(Problem):
Update the cigar temperature thread's passage starting with "Hi Guys! My" and going on through "Enlighten me please!" so that "humidor" becomes "wineador", and give the revised passage.

(Source document):
============================================================

# Does temperature really affect the taste of Cigar?



## Suparat (May 12, 2013)

Hi Guys! My name is Joke, I got some question regarding the temperture! I live in Thailand and the Temperature here is around 92F. I have a humidor and plenty of my cigars are now lying in there with 65RH humid beads. The humidity has been maintain at constant rate (about 66%). But before this I got the 70RH humid beads and all my cigars went really bitter, I mean every stick!. I hope it will be better now but the temperature here is still 92F, is that gonna affect the taste? The storeman in Thailand here said the the key to keep it fresh or aging it is the humidity not a temperature. Enlighten me please!


----------



## Wicked_Rhube (Jul 29, 2012)

============================================================

(Stored rows):

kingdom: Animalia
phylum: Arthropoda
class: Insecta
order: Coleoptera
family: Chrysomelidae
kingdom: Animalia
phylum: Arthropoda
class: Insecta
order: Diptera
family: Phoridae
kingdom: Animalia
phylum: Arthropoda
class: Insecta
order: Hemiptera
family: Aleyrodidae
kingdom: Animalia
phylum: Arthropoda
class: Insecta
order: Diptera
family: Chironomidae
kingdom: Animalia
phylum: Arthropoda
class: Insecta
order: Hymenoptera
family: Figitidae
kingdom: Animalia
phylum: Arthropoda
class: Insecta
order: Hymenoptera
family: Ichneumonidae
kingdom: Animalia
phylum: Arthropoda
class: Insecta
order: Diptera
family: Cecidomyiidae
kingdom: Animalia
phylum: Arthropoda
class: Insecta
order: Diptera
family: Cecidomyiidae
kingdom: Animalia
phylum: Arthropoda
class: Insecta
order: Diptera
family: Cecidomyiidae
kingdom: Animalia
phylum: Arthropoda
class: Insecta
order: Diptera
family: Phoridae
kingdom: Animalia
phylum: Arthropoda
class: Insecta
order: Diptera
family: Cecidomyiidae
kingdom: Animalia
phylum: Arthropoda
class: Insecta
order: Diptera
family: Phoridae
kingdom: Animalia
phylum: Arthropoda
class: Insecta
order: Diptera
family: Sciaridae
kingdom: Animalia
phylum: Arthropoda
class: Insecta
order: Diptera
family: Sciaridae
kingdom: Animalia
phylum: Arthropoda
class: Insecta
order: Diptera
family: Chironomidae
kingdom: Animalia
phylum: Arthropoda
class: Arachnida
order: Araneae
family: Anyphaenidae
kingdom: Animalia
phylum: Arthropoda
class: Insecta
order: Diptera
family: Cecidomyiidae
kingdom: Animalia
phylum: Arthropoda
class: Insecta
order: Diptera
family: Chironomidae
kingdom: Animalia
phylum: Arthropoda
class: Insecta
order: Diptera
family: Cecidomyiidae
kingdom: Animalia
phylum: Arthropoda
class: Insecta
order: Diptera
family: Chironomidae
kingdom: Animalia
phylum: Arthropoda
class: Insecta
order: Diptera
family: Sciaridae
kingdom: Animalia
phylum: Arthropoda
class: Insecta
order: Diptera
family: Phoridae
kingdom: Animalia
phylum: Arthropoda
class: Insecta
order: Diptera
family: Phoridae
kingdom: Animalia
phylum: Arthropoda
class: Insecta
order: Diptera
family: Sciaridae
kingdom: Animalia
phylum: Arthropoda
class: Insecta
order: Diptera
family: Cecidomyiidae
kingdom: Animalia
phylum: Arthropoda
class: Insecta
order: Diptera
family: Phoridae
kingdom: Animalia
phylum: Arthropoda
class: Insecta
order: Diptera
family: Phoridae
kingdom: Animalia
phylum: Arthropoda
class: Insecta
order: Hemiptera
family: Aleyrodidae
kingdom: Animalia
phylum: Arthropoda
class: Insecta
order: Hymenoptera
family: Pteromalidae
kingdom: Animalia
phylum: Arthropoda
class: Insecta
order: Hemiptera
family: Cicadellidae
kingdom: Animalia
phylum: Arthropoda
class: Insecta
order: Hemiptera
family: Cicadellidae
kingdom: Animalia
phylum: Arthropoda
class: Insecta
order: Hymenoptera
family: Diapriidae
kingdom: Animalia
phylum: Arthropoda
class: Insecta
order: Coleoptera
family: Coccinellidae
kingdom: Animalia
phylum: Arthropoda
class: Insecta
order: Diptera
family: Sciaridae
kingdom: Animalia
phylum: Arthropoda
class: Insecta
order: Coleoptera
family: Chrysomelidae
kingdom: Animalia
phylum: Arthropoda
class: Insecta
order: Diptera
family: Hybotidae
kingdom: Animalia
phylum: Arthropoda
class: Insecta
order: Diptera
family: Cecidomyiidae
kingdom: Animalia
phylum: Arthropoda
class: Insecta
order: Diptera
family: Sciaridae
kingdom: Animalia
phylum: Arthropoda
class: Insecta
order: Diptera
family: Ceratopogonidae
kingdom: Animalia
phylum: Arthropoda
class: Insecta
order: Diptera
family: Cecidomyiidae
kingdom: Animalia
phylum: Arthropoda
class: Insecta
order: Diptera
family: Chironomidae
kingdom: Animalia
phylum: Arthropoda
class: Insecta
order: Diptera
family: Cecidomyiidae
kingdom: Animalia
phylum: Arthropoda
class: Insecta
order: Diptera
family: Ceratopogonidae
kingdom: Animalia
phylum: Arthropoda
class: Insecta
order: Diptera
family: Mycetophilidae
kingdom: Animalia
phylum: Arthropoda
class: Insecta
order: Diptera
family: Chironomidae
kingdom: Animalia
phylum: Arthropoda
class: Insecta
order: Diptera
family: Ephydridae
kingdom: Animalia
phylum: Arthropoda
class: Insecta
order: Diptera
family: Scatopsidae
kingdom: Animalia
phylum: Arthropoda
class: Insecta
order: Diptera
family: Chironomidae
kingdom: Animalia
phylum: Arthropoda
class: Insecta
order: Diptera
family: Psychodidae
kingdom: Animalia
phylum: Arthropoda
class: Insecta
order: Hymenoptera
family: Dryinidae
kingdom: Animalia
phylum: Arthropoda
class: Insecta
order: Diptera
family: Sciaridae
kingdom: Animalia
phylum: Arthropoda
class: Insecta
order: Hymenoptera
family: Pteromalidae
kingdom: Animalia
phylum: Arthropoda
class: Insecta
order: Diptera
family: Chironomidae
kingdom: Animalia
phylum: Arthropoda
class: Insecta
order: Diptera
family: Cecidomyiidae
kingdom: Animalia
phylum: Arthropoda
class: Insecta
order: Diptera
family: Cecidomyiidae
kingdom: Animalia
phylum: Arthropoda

============================================================

(Result of the exercise):
Hi Guys! My name is Joke, I got some question regarding the temperture! I live in Thailand and the Temperature here is around 92F. I have a wineador and plenty of my cigars are now lying in there with 65RH humid beads. The humidity has been maintain at constant rate (about 66%). But before this I got the 70RH humid beads and all my cigars went really bitter, I mean every stick!. I hope it will be better now but the temperature here is still 92F, is that gonna affect the taste? The storeman in Thailand here said the the key to keep it fresh or aging it is the humidity not a temperature. Enlighten me please!